_ИСХОДНЫЙ ТЕКСТ_.
********************

Скоро мне стало ясно, что Вячеслав меня любит. Я сказала об этом Лидии, прибавив:
"Я должна уехать". Но для нее это было уже давно ясно, и она ответила: "Ты вошла в нашу жизнь и принадлежишь нам. Если ты уйдешь, между нами навсегда останется нечто мертвое. Мы оба уже не можем без тебя". Потом мы говорили втроем. У них была странная идея: когда двое так слились воедино, как они, оба могут любить третьего. Это вроде маски: пригодная для двоих, она может подойти и третьему.

Такая любовь есть начало новой человеческой общины, даже церкви, в которой Эрос воплощается в плоть и кровь. Так вот в чем их новое учение! "А Макс?" - спросила я. - "Нет, он не подходит". - "Но я ведь не могу его оставить". - "Ты должна выбрать, - сказала Лидия, - ты любишь Вячеслава, а не его". Да, я любила Вячеслава, но эта любовь была такова, что я не понимала - почему Макс должен быть из нее исключен. Я чувствовала себя такой по-детски беспомощной перед этими двумя сильными людьми, так боялась вызвать их неудовольствие, что уже не могла себя чувствовать безмятежно счастливой, как раньше. То же было и с Максом.

• А Лидия? Действительно ли она верила в возможность союза трех или она видела в этом единственный способ остаться спутницей мужа на всех его путях? И она, казалось, страдала, так как сказала мне как-то: "Когда я тебя не вижу, во мне поднимается протест против тебя, но когда мы вместе - все опять хорошо и я спокойна".

• Макс прислал новый цикл очень хороших стихов - "Киммерийские сумерки". Они написаны в редких античных размерах, взятых им у Вячеслава. Но Вячеслав очень резко раскритиковал стихи. Я удивлялась, что Макс мне не пишет, но думала, что он хочет предоставить мне полную свободу. К тому же ведь мы скоро должны встретиться! Однако позднее я узнала, что все его письма, посланные тогда в Петербург, переадресовывались на какой-то незнакомый адрес в Берлин; в этих трогательных письмах Макс звал меня приехать, он ужасно страдал, а письма через некоторое время возвращались к нему из Берлина!

Что это было? Чья-то непостижимая ошибка, недосмотр? Или сознательная воля, хотевшая нас разлучить? Лишь много позднее пришел мне на ум этот второй вопрос, но я и теперь не могу на него ответить. Конечно, я бы поехала к Максу! Но я поехала к родителям в Москву с тем, что вскоре мы все соберемся в нашем имении.

********************

_МАТЕРИАЛ_.
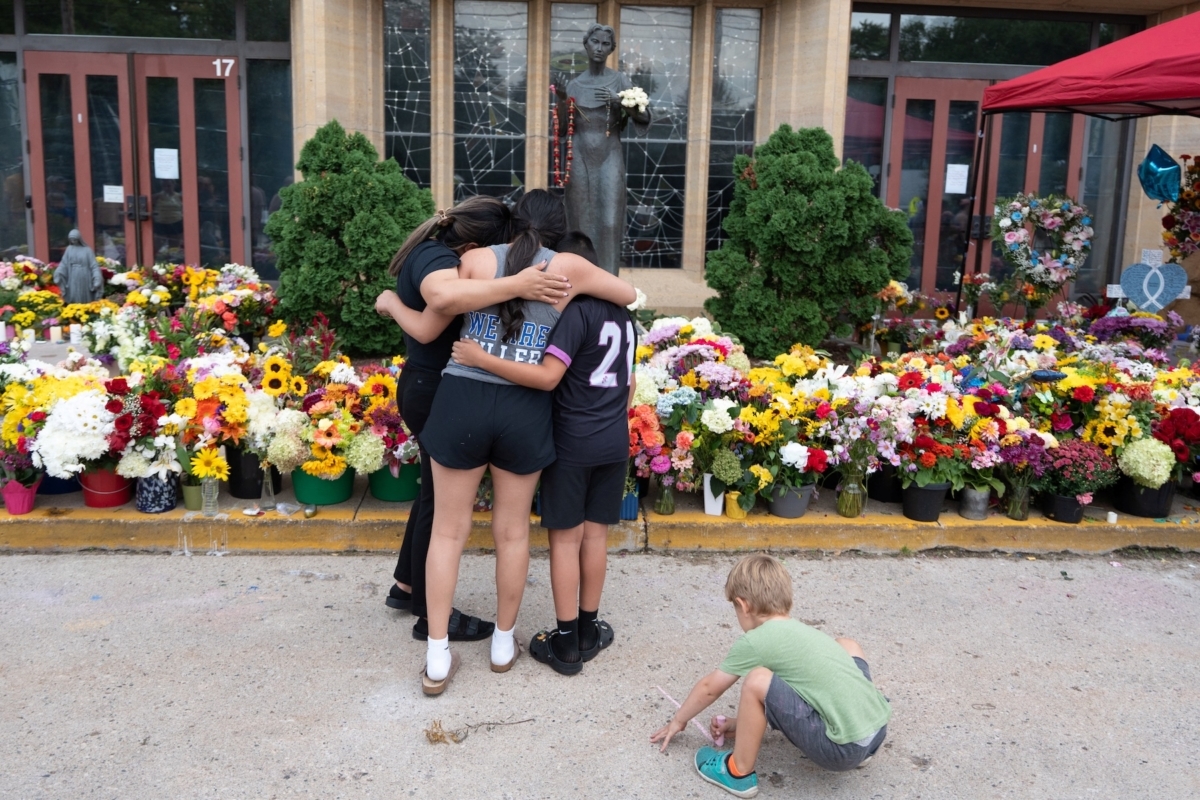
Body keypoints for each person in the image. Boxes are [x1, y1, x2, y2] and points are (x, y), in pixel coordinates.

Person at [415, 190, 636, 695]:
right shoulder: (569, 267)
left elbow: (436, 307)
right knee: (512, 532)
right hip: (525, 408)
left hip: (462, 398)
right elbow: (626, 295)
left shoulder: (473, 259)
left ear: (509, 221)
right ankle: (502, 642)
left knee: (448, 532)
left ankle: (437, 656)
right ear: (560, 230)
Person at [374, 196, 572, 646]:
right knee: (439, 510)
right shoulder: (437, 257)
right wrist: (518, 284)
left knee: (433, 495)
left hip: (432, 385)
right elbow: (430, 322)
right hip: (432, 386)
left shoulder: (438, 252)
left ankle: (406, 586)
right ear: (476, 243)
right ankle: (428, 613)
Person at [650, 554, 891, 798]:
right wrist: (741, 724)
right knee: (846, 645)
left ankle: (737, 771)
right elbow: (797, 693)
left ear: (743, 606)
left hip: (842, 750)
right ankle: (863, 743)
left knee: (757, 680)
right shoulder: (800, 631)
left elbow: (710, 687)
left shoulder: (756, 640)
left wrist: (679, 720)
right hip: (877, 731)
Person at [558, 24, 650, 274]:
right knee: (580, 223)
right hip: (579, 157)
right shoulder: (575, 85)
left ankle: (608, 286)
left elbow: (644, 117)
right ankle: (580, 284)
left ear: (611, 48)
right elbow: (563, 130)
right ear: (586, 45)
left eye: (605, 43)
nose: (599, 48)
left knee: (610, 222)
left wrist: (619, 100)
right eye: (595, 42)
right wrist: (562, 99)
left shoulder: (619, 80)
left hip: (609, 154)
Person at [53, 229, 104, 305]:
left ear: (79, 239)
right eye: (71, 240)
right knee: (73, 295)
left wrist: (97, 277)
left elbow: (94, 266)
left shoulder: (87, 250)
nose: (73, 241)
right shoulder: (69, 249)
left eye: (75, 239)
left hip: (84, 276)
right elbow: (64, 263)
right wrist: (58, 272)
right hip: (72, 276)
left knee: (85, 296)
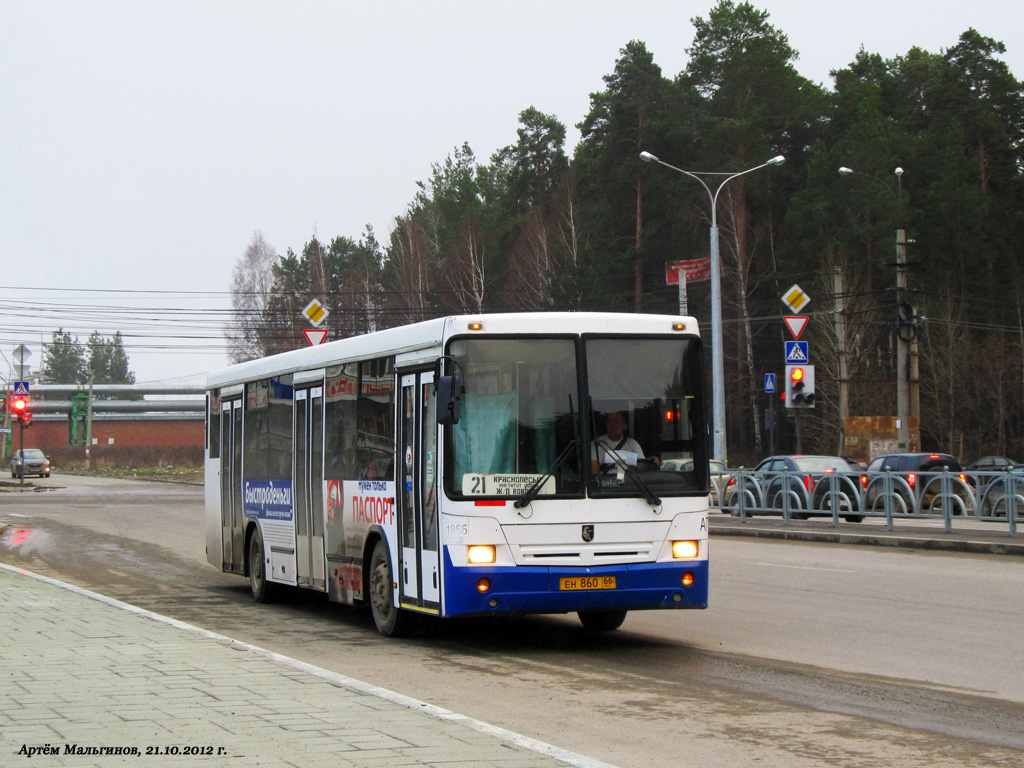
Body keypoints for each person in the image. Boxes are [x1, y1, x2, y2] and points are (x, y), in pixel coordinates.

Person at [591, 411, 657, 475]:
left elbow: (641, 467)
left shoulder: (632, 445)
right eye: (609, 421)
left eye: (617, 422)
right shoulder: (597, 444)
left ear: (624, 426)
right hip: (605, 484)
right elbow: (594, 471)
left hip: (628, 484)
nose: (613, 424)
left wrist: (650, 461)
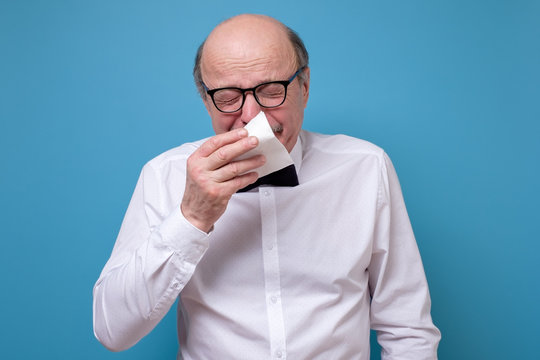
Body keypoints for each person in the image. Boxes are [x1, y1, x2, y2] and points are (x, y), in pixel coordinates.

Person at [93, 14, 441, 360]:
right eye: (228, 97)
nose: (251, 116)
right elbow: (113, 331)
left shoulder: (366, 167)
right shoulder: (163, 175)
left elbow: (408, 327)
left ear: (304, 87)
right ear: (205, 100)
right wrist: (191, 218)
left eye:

********************

_ЗАДАЧИ_.
A. Назовите все города, которые упоминаются в воспоминаниях.
B. Продолжите воспоминания о Вячеславе, Лидии и Максе после последней фразы.
Материал никак не связан с воспоминаниями.

_ОТВЕТЫ_.
A. Петербург, Берлин, Москва.

B.
• Когда ночная скиталица явилась в добропорядочный родительский дом, она почувствовала себя по чести обязанной объяснить матери обстоятельства своей семейной жизни: она больше не расстанется с Ивановыми, Вячеслав ее любит, а Макс и Лидия согласны. Мама пришла в неописуемый ужас. Она заявила, что я уйду к Ивановым только через ее труп, и она была в таком состоянии, что можно было в это поверить.

Я написала Ивановым, они немедленно ответили, что при таких обстоятельствах они, само собой разумеется, в Богдановщину не поедут; они наймут помещение в имении в одной из западных губерний и там всегда будут рады меня видеть. Тем временем их дети вместе со своей воспитательницей вернулись из Женевы в Петербург.

• Это время в Москве я вспоминаю с ужасом; я сама себя видела преступницей, всякое решение казалось мне невозможным, так как любой шаг, который я сделаю или не сделаю, причинит страдание кому-нибудь из моих близких или дорогих людей. Я совсем потеряла сон, так как решиться все же было необходимо. Бабушкин дом, старая патриархальная семейная мораль, отчаяние мамы - все давило на меня нестерпимо; часто мне становилось физически нехорошо от этого качания между решениями - едва приду к одному, тотчас же другое начинает представляться более правильным.

• Чтобы положить конец этому ужасному состоянию, я решила уехать к Максу в Коктебель, но по дороге, без ведома мамы, заехала к Ивановым; на это требовалось приблизительно два лишних дня.

• Друзья встретили меня в просторных, солнечных, овеянных ароматами полей, комнатах деревенского дома. Я нашла, что они выглядят моложе и свежее, чем в "башне". Лидия - в серьезном, строгом состоянии духа. Окруженная детьми, она, казалось, покоилась в своей мощи.

Она находилась в творческом настроении и работала над большим драматическим произведением. Вячеслав читал свои новые стихи; я рассказывала о своих открытиях: математические законы в молитве "Отче наш" - работа, спасавшая меня эти последние недели от полного отчаяния. Вячеслав был очень нежен, с оттенком отеческой любви, и это было мне так отрадно!

Никогда еще не был он мне ближе, я чувствовала себя вернувшейся на родину. Этот день у Ивановых прошел, как блаженный сон, хотя я чувствовала недоброжелательное отношение к себе со стороны старшей дочери Лидии - Веры - и ее воспитательницы.

• Вера, восемнадцатилетняя красивая блондинка, была, казалось, теперь третьим членом союза. В здравомыслии Веры Ивановы находили глубокую мудрость и видели в ней "меру вещей". Лидия по отноше-нию ко мне была сдержанней, чем раньше. Она не могла понять моей беспомощности. "Настоящая любовь не размышляет, это -категорический императив!" Но последние ее слова были: "Будем жить и доверять жизни!" Они обещали вскоре приехать в Коктебель.
Но они не приехали, и все мои письма оставались без ответа.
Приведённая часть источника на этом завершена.